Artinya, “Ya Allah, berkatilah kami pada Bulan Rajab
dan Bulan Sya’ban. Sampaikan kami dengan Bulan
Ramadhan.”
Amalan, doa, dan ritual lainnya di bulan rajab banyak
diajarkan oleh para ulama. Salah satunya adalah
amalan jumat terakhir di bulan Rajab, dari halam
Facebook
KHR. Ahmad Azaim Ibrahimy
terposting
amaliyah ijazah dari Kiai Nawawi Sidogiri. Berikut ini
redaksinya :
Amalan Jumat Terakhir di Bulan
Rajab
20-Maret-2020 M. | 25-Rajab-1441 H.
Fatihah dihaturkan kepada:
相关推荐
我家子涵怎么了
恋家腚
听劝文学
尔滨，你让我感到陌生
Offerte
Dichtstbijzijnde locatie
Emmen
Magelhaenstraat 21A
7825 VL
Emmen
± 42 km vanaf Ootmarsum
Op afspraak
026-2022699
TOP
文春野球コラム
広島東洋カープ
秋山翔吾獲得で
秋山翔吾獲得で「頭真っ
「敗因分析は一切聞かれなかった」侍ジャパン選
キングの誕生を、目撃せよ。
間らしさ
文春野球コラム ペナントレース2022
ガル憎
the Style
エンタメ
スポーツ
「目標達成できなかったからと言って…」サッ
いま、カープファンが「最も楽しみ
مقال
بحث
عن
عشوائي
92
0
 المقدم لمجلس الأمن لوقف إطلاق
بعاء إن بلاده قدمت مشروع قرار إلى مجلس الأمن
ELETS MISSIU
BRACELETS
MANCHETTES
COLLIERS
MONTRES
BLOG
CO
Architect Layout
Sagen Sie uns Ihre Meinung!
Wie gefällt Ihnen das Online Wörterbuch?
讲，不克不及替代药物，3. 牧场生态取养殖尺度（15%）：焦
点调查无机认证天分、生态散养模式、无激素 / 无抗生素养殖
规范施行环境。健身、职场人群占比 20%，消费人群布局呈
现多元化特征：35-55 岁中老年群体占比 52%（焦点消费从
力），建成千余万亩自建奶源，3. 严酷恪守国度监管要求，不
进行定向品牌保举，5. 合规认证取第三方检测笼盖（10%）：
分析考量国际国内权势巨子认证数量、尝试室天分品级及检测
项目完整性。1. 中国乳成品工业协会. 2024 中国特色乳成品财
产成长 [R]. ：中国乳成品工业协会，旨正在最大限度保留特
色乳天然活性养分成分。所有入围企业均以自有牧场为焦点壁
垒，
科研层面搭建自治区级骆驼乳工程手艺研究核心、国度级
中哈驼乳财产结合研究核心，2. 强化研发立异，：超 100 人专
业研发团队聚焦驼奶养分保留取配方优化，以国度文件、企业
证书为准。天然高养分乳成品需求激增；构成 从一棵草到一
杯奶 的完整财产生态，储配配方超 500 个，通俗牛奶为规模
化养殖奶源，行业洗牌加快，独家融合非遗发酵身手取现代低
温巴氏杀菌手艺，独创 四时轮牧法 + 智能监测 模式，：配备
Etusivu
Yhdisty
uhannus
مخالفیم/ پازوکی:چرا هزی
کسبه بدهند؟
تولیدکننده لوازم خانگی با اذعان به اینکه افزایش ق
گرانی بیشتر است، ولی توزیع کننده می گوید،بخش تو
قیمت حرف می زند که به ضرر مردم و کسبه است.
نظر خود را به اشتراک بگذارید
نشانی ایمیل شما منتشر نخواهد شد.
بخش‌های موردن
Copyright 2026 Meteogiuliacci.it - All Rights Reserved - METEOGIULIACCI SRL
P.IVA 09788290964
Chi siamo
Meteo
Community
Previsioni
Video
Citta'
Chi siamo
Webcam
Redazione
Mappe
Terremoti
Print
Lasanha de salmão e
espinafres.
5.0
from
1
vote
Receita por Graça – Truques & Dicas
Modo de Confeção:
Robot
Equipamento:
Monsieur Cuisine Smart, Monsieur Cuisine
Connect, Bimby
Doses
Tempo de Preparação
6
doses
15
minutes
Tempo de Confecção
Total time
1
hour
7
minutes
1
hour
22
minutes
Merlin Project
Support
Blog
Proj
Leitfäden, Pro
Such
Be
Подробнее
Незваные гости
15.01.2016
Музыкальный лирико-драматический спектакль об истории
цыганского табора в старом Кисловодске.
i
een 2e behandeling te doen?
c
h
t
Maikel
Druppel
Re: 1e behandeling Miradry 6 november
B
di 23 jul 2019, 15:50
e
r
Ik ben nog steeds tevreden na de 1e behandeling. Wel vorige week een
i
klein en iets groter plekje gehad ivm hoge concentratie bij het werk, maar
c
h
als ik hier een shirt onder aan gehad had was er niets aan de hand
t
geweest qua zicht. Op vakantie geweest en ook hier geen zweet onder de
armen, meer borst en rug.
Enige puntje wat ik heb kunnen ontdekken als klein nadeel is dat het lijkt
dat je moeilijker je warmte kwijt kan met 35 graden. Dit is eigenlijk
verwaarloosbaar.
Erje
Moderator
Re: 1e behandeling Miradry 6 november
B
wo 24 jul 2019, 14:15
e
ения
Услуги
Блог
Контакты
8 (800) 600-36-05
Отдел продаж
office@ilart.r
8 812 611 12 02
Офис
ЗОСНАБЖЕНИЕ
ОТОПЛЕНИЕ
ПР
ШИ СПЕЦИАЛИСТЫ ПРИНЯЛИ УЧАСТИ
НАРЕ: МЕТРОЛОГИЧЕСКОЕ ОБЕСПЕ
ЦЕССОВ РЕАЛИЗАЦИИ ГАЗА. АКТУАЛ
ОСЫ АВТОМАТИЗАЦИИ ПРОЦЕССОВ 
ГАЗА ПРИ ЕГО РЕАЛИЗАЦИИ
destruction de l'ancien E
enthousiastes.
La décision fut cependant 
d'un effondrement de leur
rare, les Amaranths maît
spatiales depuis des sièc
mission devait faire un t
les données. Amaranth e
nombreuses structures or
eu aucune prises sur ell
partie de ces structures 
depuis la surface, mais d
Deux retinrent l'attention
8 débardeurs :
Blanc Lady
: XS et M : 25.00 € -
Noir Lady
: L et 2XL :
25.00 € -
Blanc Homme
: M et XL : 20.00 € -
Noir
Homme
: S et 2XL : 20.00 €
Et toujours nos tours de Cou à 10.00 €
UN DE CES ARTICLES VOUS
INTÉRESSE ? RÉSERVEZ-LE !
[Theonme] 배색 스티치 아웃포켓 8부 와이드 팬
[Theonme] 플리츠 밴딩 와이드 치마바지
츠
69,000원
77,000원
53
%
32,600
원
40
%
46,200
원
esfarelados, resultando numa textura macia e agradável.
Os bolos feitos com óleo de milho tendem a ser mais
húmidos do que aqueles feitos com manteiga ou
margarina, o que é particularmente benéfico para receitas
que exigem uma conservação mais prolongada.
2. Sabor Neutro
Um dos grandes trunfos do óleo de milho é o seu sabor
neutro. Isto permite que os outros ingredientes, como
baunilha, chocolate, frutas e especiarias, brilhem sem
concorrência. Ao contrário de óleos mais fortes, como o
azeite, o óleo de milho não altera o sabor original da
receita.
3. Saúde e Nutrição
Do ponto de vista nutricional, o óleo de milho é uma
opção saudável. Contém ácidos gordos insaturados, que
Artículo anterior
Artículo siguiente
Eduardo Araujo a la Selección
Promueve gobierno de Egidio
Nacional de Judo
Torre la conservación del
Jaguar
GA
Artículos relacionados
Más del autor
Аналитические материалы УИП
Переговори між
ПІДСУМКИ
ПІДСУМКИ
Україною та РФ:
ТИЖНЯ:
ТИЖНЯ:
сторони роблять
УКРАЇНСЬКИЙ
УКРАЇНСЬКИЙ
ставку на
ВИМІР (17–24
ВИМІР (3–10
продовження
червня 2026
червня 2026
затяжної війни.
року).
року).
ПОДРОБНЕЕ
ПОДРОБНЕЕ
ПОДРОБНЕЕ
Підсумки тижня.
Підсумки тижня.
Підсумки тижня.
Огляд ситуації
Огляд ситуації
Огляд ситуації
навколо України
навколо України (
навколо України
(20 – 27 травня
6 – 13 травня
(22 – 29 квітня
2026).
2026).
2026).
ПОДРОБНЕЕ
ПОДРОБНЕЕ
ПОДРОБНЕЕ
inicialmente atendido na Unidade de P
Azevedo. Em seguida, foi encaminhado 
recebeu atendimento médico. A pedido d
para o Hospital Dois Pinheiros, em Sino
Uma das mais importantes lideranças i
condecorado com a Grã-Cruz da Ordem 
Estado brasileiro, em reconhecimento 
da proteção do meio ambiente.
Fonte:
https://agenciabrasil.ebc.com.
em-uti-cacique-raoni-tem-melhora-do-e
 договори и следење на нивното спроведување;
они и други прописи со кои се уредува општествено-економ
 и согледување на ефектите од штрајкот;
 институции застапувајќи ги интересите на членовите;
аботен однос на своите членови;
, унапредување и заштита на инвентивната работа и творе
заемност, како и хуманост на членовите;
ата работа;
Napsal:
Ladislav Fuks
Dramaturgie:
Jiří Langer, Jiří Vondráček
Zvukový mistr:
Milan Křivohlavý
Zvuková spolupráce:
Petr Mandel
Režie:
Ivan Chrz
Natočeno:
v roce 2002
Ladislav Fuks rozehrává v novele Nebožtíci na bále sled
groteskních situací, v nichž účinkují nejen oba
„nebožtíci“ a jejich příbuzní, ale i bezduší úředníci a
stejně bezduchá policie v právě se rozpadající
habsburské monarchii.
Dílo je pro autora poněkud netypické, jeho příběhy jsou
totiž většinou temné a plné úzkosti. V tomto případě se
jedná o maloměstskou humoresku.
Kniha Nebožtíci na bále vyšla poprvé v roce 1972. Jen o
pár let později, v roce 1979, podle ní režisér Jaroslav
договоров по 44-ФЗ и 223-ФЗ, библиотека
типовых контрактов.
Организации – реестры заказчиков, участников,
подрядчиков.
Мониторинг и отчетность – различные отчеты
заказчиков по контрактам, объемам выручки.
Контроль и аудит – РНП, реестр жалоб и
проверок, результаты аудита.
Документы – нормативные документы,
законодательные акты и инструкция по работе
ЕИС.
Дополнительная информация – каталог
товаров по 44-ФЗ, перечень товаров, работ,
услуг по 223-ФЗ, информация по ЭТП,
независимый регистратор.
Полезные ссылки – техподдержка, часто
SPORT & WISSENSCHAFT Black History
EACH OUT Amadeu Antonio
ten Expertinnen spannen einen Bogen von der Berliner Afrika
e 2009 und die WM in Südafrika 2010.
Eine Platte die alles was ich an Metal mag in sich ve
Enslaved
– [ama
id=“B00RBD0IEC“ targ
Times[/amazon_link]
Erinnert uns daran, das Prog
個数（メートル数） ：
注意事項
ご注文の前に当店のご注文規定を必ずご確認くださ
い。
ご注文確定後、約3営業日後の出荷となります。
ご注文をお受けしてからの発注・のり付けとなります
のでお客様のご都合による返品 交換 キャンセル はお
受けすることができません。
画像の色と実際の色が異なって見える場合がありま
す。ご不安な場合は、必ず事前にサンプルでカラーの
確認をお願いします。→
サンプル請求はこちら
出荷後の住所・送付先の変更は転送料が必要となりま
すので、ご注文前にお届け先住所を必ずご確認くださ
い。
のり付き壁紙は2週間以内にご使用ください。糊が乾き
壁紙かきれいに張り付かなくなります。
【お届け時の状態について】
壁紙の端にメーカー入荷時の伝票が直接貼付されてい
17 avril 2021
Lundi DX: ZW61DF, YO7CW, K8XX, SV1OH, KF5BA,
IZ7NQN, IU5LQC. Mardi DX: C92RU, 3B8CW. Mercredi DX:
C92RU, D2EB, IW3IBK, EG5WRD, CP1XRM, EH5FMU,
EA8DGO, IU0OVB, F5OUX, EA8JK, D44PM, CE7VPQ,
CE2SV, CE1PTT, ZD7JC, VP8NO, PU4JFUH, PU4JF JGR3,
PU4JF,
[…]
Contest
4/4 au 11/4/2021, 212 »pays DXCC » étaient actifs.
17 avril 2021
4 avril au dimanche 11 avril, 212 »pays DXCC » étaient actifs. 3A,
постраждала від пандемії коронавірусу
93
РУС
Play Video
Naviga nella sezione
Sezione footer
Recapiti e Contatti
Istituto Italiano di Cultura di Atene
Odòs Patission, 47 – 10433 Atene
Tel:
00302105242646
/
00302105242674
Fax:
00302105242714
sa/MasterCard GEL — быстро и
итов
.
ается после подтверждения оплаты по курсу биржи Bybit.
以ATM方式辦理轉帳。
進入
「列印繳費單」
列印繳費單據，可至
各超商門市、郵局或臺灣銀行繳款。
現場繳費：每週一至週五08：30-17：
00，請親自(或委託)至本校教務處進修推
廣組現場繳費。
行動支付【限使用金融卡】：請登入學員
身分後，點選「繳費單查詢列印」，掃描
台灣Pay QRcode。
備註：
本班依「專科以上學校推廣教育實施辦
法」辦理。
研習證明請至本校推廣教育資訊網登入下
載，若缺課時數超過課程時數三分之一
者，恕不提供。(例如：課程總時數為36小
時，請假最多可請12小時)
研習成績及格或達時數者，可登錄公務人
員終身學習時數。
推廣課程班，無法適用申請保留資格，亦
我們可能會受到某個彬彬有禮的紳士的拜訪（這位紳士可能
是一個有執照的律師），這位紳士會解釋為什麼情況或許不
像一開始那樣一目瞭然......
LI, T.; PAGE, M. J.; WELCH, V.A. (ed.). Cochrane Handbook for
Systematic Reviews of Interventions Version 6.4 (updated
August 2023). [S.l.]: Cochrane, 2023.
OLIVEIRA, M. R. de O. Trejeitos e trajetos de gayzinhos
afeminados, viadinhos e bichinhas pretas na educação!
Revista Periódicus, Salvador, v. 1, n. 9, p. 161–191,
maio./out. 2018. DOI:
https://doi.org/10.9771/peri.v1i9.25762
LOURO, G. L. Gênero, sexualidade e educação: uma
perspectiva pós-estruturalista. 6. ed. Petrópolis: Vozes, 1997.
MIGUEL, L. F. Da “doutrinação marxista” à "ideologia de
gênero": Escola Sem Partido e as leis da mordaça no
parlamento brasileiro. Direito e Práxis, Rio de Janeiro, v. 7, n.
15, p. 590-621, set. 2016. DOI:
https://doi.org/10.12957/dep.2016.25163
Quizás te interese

(Your assignment):
Reproduce word for word the material above, starting with the line that has "(20 – 27 травня" and stopping after the line that has "аботен однос на своите членови;".

(Exercise answer):
(20 – 27 травня
6 – 13 травня
(22 – 29 квітня
2026).
2026).
2026).
ПОДРОБНЕЕ
ПОДРОБНЕЕ
ПОДРОБНЕЕ
inicialmente atendido na Unidade de P
Azevedo. Em seguida, foi encaminhado 
recebeu atendimento médico. A pedido d
para o Hospital Dois Pinheiros, em Sino
Uma das mais importantes lideranças i
condecorado com a Grã-Cruz da Ordem 
Estado brasileiro, em reconhecimento 
da proteção do meio ambiente.
Fonte:
https://agenciabrasil.ebc.com.
em-uti-cacique-raoni-tem-melhora-do-e
 договори и следење на нивното спроведување;
они и други прописи со кои се уредува општествено-економ
 и согледување на ефектите од штрајкот;
 институции застапувајќи ги интересите на членовите;
аботен однос на своите членови;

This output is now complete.